Personal information
- Born: 4 December 1950 (age 75) Oostzaan, the Netherlands
- Height: 162 cm (5 ft 4 in)
- Weight: 57 kg (126 lb)

Sport
- Sport: Speed skating

Medal record
Representing the Netherlands
European Championships
| Silver medal – second place | 1973 Brandbu | Allround |
World Championships
| Bronze medal – third place | 1973 Strömsund | Allround |

= Trijnie Rep =

Dutch speed skater

Trijntje "Trijnie" Rep (later Roozendaal; born 4 December 1950) is a Dutch former speed skater from who competed for the Netherlands at the 1972 Winter Olympics in the 500 and 1000 m and finished in 20th and 24th place, respectively.
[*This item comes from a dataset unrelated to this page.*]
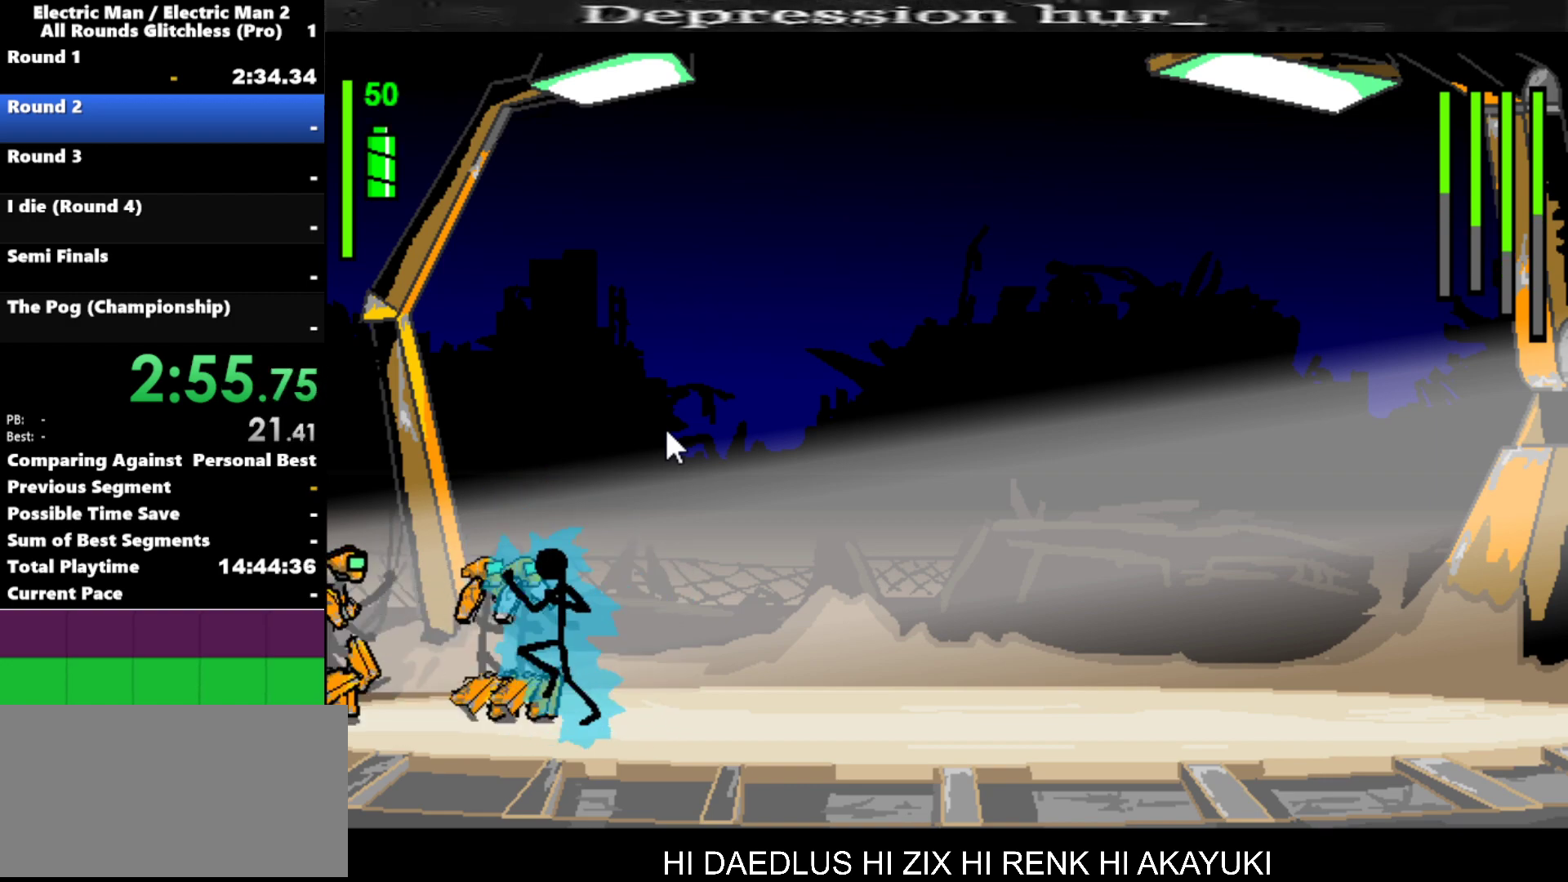
{"keys": [], "events": [[200, "w", "up"]]}
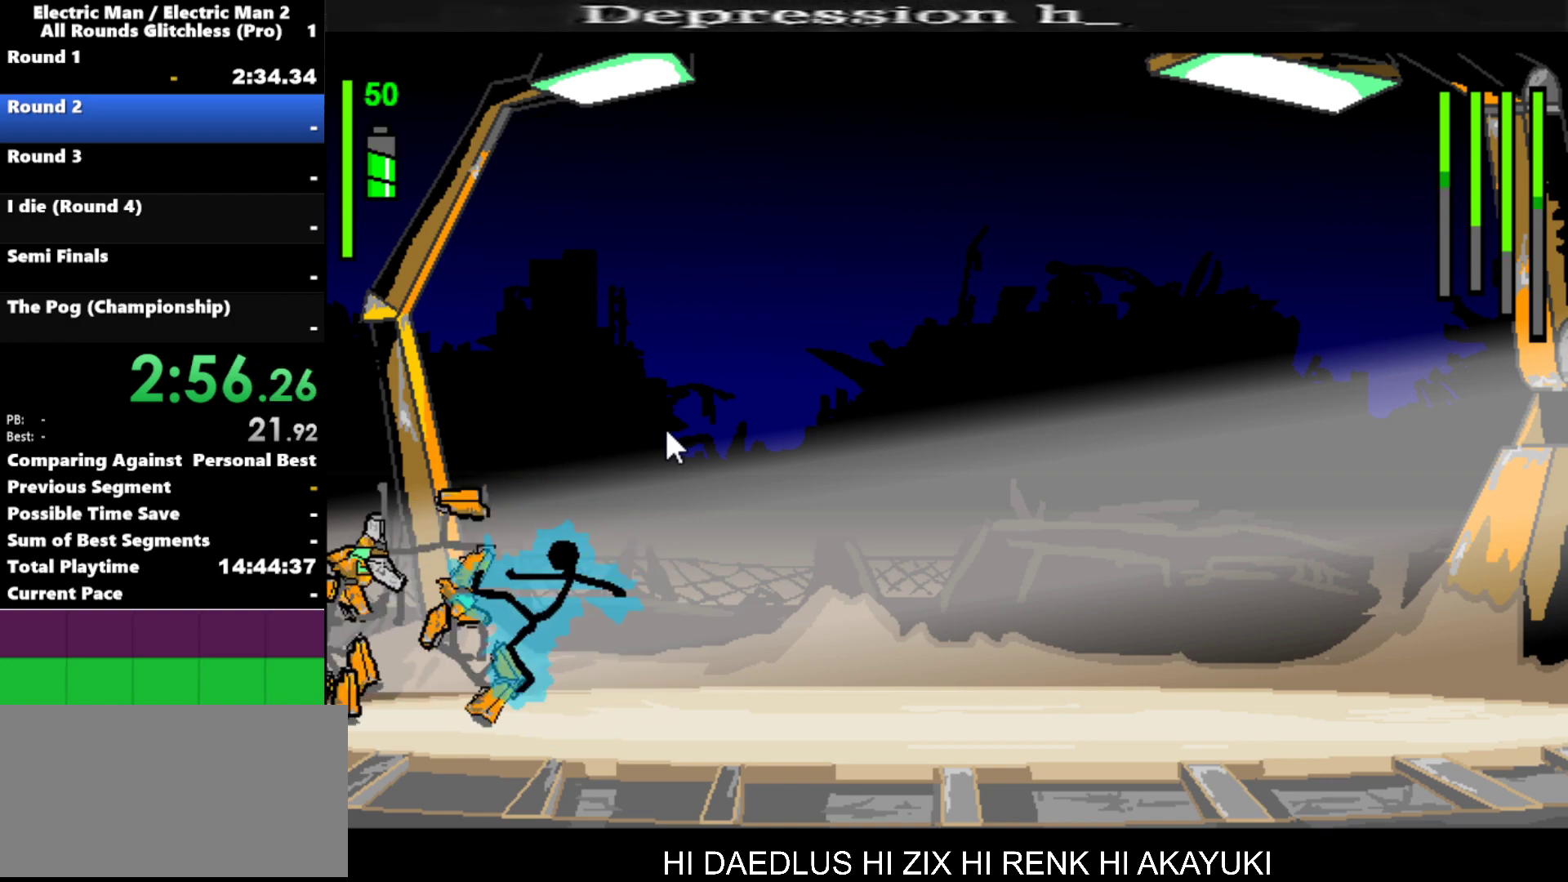
{"keys": [], "events": []}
The following year she won a silver medal at the European and a bronze medal at the world allround championships.

Personal bests:
- 500 m – 44.3 (1971)
- 1000 m – 1:30.5 (1971)
- 1500 m – 2:19.50 (1972)
- 3000 m – 4:54.27 (1972)

After retiring from skating Rep competed in triathlon, in particular in the 2008 Ironman World Championship. She also ran the slaughterhouse Rep en Rozendaal in Barneveld, but went bankrupt in 2006 due to the impact of avian influenza.